Character Blocks
A character block is a grouping of related characters within the Unicode encoding space.
RWUCharTraits provides a
Block enum with values that identify the various blocks, such as the
BasicLatinBlock, the
GreekAndCopticBlock, the
BengaliBlock, the
ThaiBlock, the
EthiopicBlock, the
CherokeeBlock, and so on. The values in this enumeration correspond to the block names that appear in the Unicode Character Database, as described in Chapter 14, “Code Charts,” of the Unicode Standard.
The static method
RWUCharTraits::getBlock() returns the value in the
Block enumeration that identifies the character block containing the Unicode character with a given code point.
Character Scripts
Every Unicode character is assigned a script name in the Unicode Character Database. The script name associated with a code point is often a better basis for distinguishing characters than the block name.

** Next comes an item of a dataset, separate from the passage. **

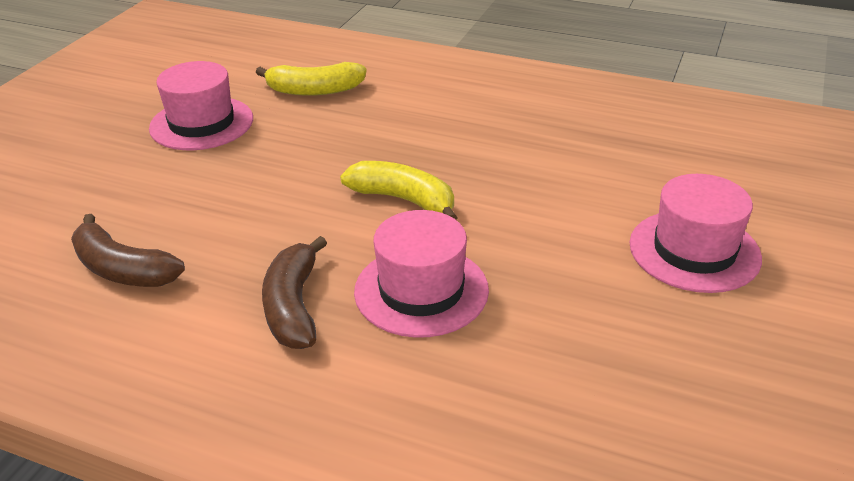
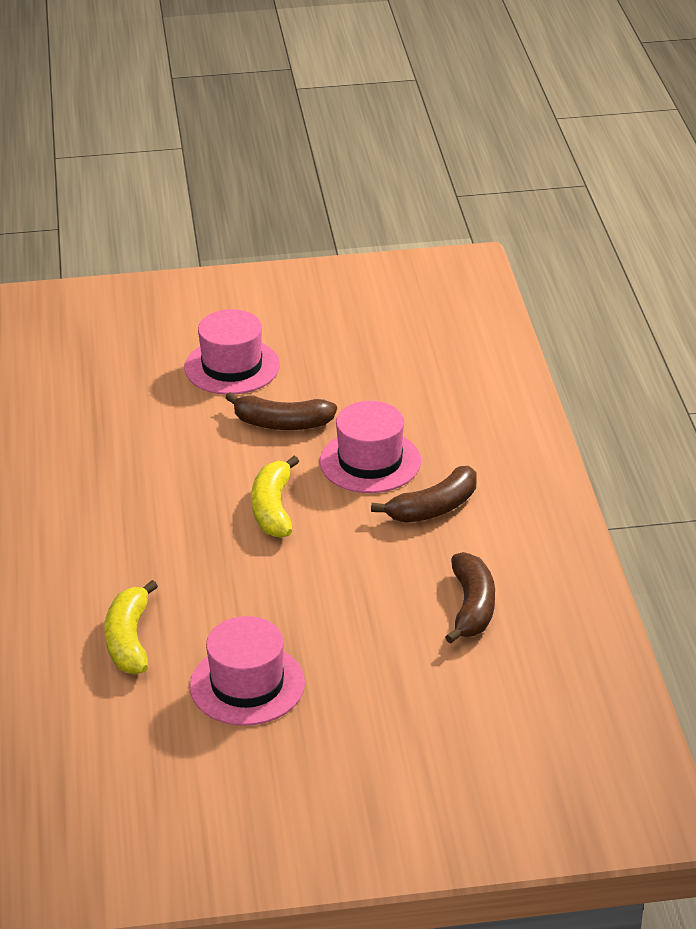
camera: 120 degrees left, 0 degrees up
(314, 90) = (129, 640): yellow banana -> yellow banana turned 150 degrees counterclockwise
(548, 251) = (282, 423): none -> brown banana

Blocks are simply code point ranges; characters from the same script may be in several different blocks, while characters from different scripts may be in the same block.
RWUCharTraits provides a
Script enum with values that identify the various scripts, such as
Latin,
Cyrillic,
Hebrew,
Tibetan,
Runic, and so on. The values in this enumeration correspond to the script property names defined in the Unicode Character Database, as described in Unicode Technical Report #24, “Script Names”:
http://www.unicode.org/unicode/reports/tr24
The static method
RWUCharTraits::getScript() returns the value in the
Script enumeration that identifies the script associated with a given code point.